In the `main` function of the program, the scraper function from above is called. Because there are 3 years of data that need to be collected, multiple processes are put to use to scrape each year seperately and make the scraping itself more efficient. There is one process per year of data being collected.
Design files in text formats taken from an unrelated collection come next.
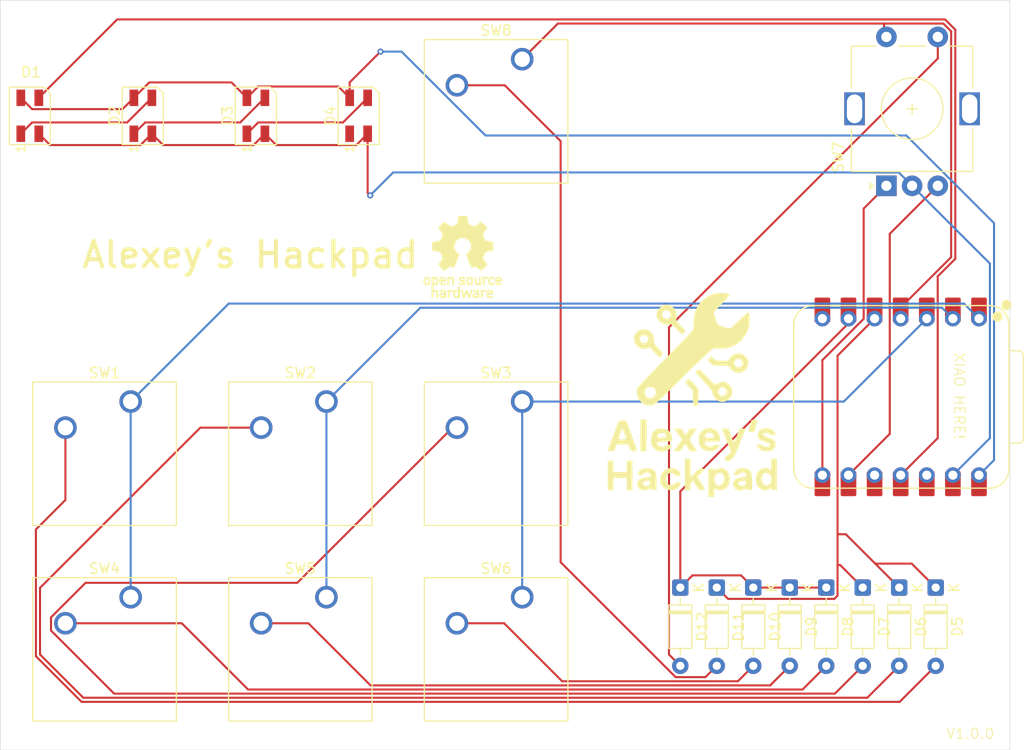
<source format=kicad_pcb>
(kicad_pcb
	(version 20241229)
	(generator "pcbnew")
	(generator_version "9.0")
	(general
		(thickness 1.6)
		(legacy_teardrops no)
	)
	(paper "A4")
	(layers
		(0 "F.Cu" signal)
		(2 "B.Cu" signal)
		(9 "F.Adhes" user "F.Adhesive")
		(11 "B.Adhes" user "B.Adhesive")
		(13 "F.Paste" user)
		(15 "B.Paste" user)
		(5 "F.SilkS" user "F.Silkscreen")
		(7 "B.SilkS" user "B.Silkscreen")
		(1 "F.Mask" user)
		(3 "B.Mask" user)
		(17 "Dwgs.User" user "User.Drawings")
		(19 "Cmts.User" user "User.Comments")
		(21 "Eco1.User" user "User.Eco1")
		(23 "Eco2.User" user "User.Eco2")
		(25 "Edge.Cuts" user)
		(27 "Margin" user)
		(31 "F.CrtYd" user "F.Courtyard")
		(29 "B.CrtYd" user "B.Courtyard")
		(35 "F.Fab" user)
		(33 "B.Fab" user)
		(39 "User.1" user)
		(41 "User.2" user)
		(43 "User.3" user)
		(45 "User.4" user)
	)
	(setup
		(stackup
			(layer "F.SilkS"
				(type "Top Silk Screen")
			)
			(layer "F.Paste"
				(type "Top Solder Paste")
			)
			(layer "F.Mask"
				(type "Top Solder Mask")
				(thickness 0.01)
			)
			(layer "F.Cu"
				(type "copper")
				(thickness 0.035)
			)
			(layer "dielectric 1"
				(type "core")
				(thickness 1.51)
				(material "FR4")
				(epsilon_r 4.5)
				(loss_tangent 0.02)
			)
			(layer "B.Cu"
				(type "copper")
				(thickness 0.035)
			)
			(layer "B.Mask"
				(type "Bottom Solder Mask")
				(thickness 0.01)
			)
			(layer "B.Paste"
				(type "Bottom Solder Paste")
			)
			(layer "B.SilkS"
				(type "Bottom Silk Screen")
			)
			(copper_finish "None")
			(dielectric_constraints no)
		)
		(pad_to_mask_clearance 0)
		(allow_soldermask_bridges_in_footprints no)
		(tenting front back)
		(pcbplotparams
			(layerselection 0x00000000_00000000_55555555_5755f5ff)
			(plot_on_all_layers_selection 0x00000000_00000000_00000000_00000000)
			(disableapertmacros no)
			(usegerberextensions no)
			(usegerberattributes yes)
			(usegerberadvancedattributes yes)
			(creategerberjobfile yes)
			(dashed_line_dash_ratio 12.000000)
			(dashed_line_gap_ratio 3.000000)
			(svgprecision 4)
			(plotframeref no)
			(mode 1)
			(useauxorigin no)
			(hpglpennumber 1)
			(hpglpenspeed 20)
			(hpglpendiameter 15.000000)
			(pdf_front_fp_property_popups yes)
			(pdf_back_fp_property_popups yes)
			(pdf_metadata yes)
			(pdf_single_document no)
			(dxfpolygonmode yes)
			(dxfimperialunits yes)
			(dxfusepcbnewfont yes)
			(psnegative no)
			(psa4output no)
			(plot_black_and_white yes)
			(sketchpadsonfab no)
			(plotpadnumbers no)
			(hidednponfab no)
			(sketchdnponfab yes)
			(crossoutdnponfab yes)
			(subtractmaskfromsilk no)
			(outputformat 1)
			(mirror no)
			(drillshape 0)
			(scaleselection 1)
			(outputdirectory "C:/Users/ad717/Downloads/Gerber/")
		)
	)
	(net 0 "")
	(net 1 "LED")
	(net 2 "GND")
	(net 3 "Net-(D1-DOUT)")
	(net 4 "+5V")
	(net 5 "Net-(D2-DOUT)")
	(net 6 "Net-(D3-DOUT)")
	(net 7 "unconnected-(D4-DOUT-Pad1)")
	(net 8 "Net-(D5-A)")
	(net 9 "ROW0")
	(net 10 "Net-(D6-A)")
	(net 11 "Net-(D7-A)")
	(net 12 "ROW1")
	(net 13 "Net-(D8-A)")
	(net 14 "Net-(D9-A)")
	(net 15 "Net-(D10-A)")
	(net 16 "COL0")
	(net 17 "COL1")
	(net 18 "COL2")
	(net 19 "Net-(D11-A)")
	(net 20 "Net-(D12-A)")
	(net 21 "unconnected-(U1-GPIO4{slash}MISO-Pad10)")
	(net 22 "unconnected-(U1-3V3-Pad12)")
	(net 23 "COL3")
	(net 24 "unconnected-(U1-GPIO0{slash}TX-Pad7)")
	(net 25 "ROT0")
	(net 26 "ROT1")
	(footprint "Button_Switch_Keyboard:SW_Cherry_MX_1.00u_PCB" (layer "F.Cu") (at 59.69 102.07625))
	(footprint "LED_SMD:LED_SK6812MINI_PLCC4_3.5x3.5mm_P1.75mm" (layer "F.Cu") (at 71.875 74.25 90))
	(footprint "LED_SMD:LED_SK6812MINI_PLCC4_3.5x3.5mm_P1.75mm" (layer "F.Cu") (at 49.875 74.25 90))
	(footprint "OPL:XIAO-RP2040-DIP" (layer "F.Cu") (at 134.62 101.62 -90))
	(footprint "Button_Switch_Keyboard:SW_Cherry_MX_1.00u_PCB" (layer "F.Cu") (at 97.79 102.07625))
	(footprint "LED_SMD:LED_SK6812MINI_PLCC4_3.5x3.5mm_P1.75mm" (layer "F.Cu") (at 81.875 74.25 90))
	(footprint "LED_SMD:LED_SK6812MINI_PLCC4_3.5x3.5mm_P1.75mm" (layer "F.Cu") (at 60.875 74.25 90))
	(footprint "Diode_THT:D_DO-35_SOD27_P7.62mm_Horizontal" (layer "F.Cu") (at 116.725 120.19 -90))
	(footprint "Diode_THT:D_DO-35_SOD27_P7.62mm_Horizontal" (layer "F.Cu") (at 113.175 120.19 -90))
	(footprint "LOGO" (layer "F.Cu") (at 113.5 100.5))
	(footprint "Diode_THT:D_DO-35_SOD27_P7.62mm_Horizontal" (layer "F.Cu") (at 123.825 120.19 -90))
	(footprint "Diode_THT:D_DO-35_SOD27_P7.62mm_Horizontal" (layer "F.Cu") (at 138.025 120.19 -90))
	(footprint "Rotary_Encoder:RotaryEncoder_Alps_EC11E-Switch_Vertical_H20mm" (layer "F.Cu") (at 133.23125 81.06875 90))
	(footprint "Diode_THT:D_DO-35_SOD27_P7.62mm_Horizontal" (layer "F.Cu") (at 130.925 120.19 -90))
	(footprint "Diode_THT:D_DO-35_SOD27_P7.62mm_Horizontal" (layer "F.Cu") (at 127.375 120.19 -90))
	(footprint "Button_Switch_Keyboard:SW_Cherry_MX_1.00u_PCB" (layer "F.Cu") (at 78.74 121.12625))
	(footprint "Button_Switch_Keyboard:SW_Cherry_MX_1.00u_PCB" (layer "F.Cu") (at 78.74 102.07625))
	(footprint "Diode_THT:D_DO-35_SOD27_P7.62mm_Horizontal" (layer "F.Cu") (at 120.275 120.19 -90))
	(footprint "Diode_THT:D_DO-35_SOD27_P7.62mm_Horizontal" (layer "F.Cu") (at 134.475 120.19 -90))
	(footprint "Symbol:OSHW-Logo_7.5x8mm_SilkScreen" (layer "F.Cu") (at 92 88))
	(footprint "Button_Switch_Keyboard:SW_Cherry_MX_1.00u_PCB" (layer "F.Cu") (at 97.79 68.73875))
	(footprint "Button_Switch_Keyboard:SW_Cherry_MX_1.00u_PCB" (layer "F.Cu") (at 59.69 121.12625))
	(footprint "Button_Switch_Keyboard:SW_Cherry_MX_1.00u_PCB" (layer "F.Cu") (at 97.79 121.12625))
	(gr_rect
		(start 47 63)
		(end 145.25 136)
		(stroke
			(width 0.05)
			(type default)
		)
		(fill no)
		(layer "Edge.Cuts")
		(uuid "47b86f66-55a9-4087-903a-a6c29c9e4237")
	)
	(gr_text "XIAO HERE!"
		(at 139.75 97.25 270)
		(layer "F.SilkS")
		(uuid "29e68271-6715-4130-b9d4-883b5ae41bfa")
		(effects
			(font
				(size 1 1)
				(thickness 0.1)
			)
			(justify left bottom)
		)
	)
	(gr_text "V1.0.0"
		(at 139 135 0)
		(layer "F.SilkS")
		(uuid "54df03cc-eaeb-4ec9-a7c2-59c46b4d41c9")
		(effects
			(font
				(size 1 1)
				(thickness 0.1)
			)
			(justify le
... [22449 chars truncated]
</source>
Each process is writing to a separate csv file. Once each processes has completed, all 3 files will be concatinated into one single file.

In [None]:
def main():
    
    filenames = ['2016.csv', '2017.csv', '2018.csv']
    structure = ['Year', 'Name', 'Event', 'Round', 'Scores']
    
    for file in filenames:
        with open(file, 'w') as csvFile:
            writer = csv.writer(csvFile)
            writer.writerow(structure)

            csvFile.close()
    
    # create the urls
    url1 = 'https://www.worldsurfleague.com/events/2016/mct'
    url2 = 'https://www.worldsurfleague.com/events/2017/mct'
    url3 = 'https://www.worldsurfleague.com/events/2018/mct'
    
    # create the processes
    p1 = multiprocessing.Process(target=scraper, args=(url1, filenames[0], )) 
    p2 = multiprocessing.Process(target=scraper, args=(url2, filenames[1], ))
    p3 = multiprocessing.Process(target=scraper, args=(url3, filenames[2], ))
    
    # start the processes
    p1.start()
    p2.start()
    p3.start()
    
    
    # wait for all processes to finish
    p1.join()
    p2.join()
    p3.join()
    
    #combine all files in the list
    combined_csv = pd.concat([pd.read_csv(f) for f in filenames ])
    #export to csv
    combined_csv.to_csv( "combined_csv.csv", index=False, encoding='utf-8-sig')

    print('done')

In [None]:
main()